* _Input records_
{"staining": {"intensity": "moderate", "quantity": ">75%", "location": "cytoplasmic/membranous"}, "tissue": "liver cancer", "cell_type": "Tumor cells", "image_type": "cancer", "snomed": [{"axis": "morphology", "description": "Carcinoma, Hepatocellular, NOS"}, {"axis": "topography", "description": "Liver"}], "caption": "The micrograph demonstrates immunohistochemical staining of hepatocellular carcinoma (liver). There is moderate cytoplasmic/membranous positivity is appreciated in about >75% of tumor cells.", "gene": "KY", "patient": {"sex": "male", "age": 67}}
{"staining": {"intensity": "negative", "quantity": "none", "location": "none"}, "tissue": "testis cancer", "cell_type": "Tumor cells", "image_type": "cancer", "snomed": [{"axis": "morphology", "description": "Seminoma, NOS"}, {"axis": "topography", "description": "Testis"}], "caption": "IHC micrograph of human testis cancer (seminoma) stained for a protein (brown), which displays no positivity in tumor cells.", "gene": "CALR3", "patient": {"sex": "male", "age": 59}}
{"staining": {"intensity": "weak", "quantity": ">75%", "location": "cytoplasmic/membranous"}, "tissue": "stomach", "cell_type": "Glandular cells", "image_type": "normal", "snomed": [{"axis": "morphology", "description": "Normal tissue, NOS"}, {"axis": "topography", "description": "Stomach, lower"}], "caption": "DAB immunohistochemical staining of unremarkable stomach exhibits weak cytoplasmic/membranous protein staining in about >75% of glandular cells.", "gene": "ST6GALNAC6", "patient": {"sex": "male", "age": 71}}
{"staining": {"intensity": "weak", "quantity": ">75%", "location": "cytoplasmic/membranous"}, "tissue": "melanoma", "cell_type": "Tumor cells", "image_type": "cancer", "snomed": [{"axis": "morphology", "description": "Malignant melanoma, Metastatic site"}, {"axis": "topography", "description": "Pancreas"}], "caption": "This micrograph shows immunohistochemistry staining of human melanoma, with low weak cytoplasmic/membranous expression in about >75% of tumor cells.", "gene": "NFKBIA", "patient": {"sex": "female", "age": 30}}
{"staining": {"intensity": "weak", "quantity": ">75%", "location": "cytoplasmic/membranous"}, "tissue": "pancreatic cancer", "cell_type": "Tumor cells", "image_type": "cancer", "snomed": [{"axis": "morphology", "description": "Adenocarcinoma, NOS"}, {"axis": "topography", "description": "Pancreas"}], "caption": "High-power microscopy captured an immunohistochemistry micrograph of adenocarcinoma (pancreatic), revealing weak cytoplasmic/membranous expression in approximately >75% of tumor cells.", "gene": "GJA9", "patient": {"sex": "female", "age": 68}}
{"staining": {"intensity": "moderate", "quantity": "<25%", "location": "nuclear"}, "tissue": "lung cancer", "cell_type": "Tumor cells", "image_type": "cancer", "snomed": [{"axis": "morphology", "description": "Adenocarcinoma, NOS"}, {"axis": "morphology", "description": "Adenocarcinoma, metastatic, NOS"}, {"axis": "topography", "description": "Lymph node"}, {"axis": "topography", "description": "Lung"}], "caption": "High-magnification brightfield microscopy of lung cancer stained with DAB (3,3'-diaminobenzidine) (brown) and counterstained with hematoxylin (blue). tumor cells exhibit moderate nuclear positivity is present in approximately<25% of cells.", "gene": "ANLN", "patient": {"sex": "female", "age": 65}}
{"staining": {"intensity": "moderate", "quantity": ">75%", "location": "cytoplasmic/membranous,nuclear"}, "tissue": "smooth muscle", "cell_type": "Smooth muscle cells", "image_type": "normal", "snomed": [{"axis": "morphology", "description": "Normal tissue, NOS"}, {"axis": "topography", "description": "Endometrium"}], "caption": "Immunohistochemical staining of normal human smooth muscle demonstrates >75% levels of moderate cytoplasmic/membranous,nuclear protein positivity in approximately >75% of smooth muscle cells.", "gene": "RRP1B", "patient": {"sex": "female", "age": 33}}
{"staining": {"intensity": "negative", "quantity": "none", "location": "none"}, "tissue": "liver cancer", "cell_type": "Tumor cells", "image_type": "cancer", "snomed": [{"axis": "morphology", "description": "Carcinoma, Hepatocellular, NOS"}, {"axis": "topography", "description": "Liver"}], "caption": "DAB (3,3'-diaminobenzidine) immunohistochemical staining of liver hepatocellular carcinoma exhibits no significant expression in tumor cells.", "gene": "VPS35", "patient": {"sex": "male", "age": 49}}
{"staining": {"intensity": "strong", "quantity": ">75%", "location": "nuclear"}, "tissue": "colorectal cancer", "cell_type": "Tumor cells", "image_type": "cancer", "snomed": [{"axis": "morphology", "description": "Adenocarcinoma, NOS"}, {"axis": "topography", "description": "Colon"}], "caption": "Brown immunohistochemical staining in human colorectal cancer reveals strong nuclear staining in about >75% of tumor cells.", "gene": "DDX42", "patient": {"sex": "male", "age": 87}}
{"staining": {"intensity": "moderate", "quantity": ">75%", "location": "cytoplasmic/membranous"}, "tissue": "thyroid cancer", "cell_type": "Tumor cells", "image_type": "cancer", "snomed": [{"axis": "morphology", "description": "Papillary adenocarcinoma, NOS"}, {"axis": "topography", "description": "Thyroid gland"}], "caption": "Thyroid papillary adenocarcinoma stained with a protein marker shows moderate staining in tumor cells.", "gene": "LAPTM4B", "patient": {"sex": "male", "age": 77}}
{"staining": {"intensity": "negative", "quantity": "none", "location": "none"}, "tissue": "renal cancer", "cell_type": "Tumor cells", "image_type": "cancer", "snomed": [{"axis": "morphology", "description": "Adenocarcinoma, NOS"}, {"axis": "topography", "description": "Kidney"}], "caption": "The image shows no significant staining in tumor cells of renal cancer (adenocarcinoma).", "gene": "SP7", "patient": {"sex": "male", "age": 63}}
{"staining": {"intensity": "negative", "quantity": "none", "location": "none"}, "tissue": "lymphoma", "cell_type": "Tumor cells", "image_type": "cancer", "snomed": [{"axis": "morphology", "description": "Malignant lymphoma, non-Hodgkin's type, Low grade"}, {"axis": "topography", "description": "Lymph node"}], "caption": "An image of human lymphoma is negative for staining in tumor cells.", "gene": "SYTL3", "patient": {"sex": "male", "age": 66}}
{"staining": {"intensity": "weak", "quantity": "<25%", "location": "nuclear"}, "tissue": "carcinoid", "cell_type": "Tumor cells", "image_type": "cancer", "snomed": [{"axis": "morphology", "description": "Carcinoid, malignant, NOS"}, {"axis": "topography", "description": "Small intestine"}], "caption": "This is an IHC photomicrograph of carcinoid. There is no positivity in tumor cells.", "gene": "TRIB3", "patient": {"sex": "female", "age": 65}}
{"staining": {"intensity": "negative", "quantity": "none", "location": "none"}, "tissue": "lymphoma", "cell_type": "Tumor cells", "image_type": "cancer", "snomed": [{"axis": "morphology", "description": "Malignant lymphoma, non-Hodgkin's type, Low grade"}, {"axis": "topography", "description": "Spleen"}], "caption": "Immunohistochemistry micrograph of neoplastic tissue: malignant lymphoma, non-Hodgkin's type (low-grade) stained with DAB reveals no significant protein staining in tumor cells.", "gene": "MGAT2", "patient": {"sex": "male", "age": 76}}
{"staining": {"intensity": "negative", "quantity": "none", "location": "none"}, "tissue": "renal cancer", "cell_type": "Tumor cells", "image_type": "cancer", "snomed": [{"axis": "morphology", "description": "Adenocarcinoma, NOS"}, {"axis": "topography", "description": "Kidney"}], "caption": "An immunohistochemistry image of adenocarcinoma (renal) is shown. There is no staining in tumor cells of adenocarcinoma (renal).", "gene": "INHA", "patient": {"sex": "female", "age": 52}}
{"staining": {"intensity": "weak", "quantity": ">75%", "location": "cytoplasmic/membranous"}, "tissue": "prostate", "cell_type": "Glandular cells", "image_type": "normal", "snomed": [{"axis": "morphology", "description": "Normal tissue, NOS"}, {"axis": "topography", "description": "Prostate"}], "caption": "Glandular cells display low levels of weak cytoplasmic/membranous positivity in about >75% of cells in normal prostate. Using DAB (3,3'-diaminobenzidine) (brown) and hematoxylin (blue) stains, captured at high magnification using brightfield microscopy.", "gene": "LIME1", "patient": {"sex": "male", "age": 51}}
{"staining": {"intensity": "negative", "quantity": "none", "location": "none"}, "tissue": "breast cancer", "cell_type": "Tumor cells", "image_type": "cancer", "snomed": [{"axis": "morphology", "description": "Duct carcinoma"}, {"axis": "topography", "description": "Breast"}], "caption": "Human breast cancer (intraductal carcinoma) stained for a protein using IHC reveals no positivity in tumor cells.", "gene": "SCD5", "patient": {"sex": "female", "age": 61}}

* _Required action_
"staining of unremarkable" marks the last line to print; print everything from the first line of the data through that line, unchanged, and nothing more.

* _Output of the exercise_
{"staining": {"intensity": "moderate", "quantity": ">75%", "location": "cytoplasmic/membranous"}, "tissue": "liver cancer", "cell_type": "Tumor cells", "image_type": "cancer", "snomed": [{"axis": "morphology", "description": "Carcinoma, Hepatocellular, NOS"}, {"axis": "topography", "description": "Liver"}], "caption": "The micrograph demonstrates immunohistochemical staining of hepatocellular carcinoma (liver). There is moderate cytoplasmic/membranous positivity is appreciated in about >75% of tumor cells.", "gene": "KY", "patient": {"sex": "male", "age": 67}}
{"staining": {"intensity": "negative", "quantity": "none", "location": "none"}, "tissue": "testis cancer", "cell_type": "Tumor cells", "image_type": "cancer", "snomed": [{"axis": "morphology", "description": "Seminoma, NOS"}, {"axis": "topography", "description": "Testis"}], "caption": "IHC micrograph of human testis cancer (seminoma) stained for a protein (brown), which displays no positivity in tumor cells.", "gene": "CALR3", "patient": {"sex": "male", "age": 59}}
{"staining": {"intensity": "weak", "quantity": ">75%", "location": "cytoplasmic/membranous"}, "tissue": "stomach", "cell_type": "Glandular cells", "image_type": "normal", "snomed": [{"axis": "morphology", "description": "Normal tissue, NOS"}, {"axis": "topography", "description": "Stomach, lower"}], "caption": "DAB immunohistochemical staining of unremarkable stomach exhibits weak cytoplasmic/membranous protein staining in about >75% of glandular cells.", "gene": "ST6GALNAC6", "patient": {"sex": "male", "age": 71}}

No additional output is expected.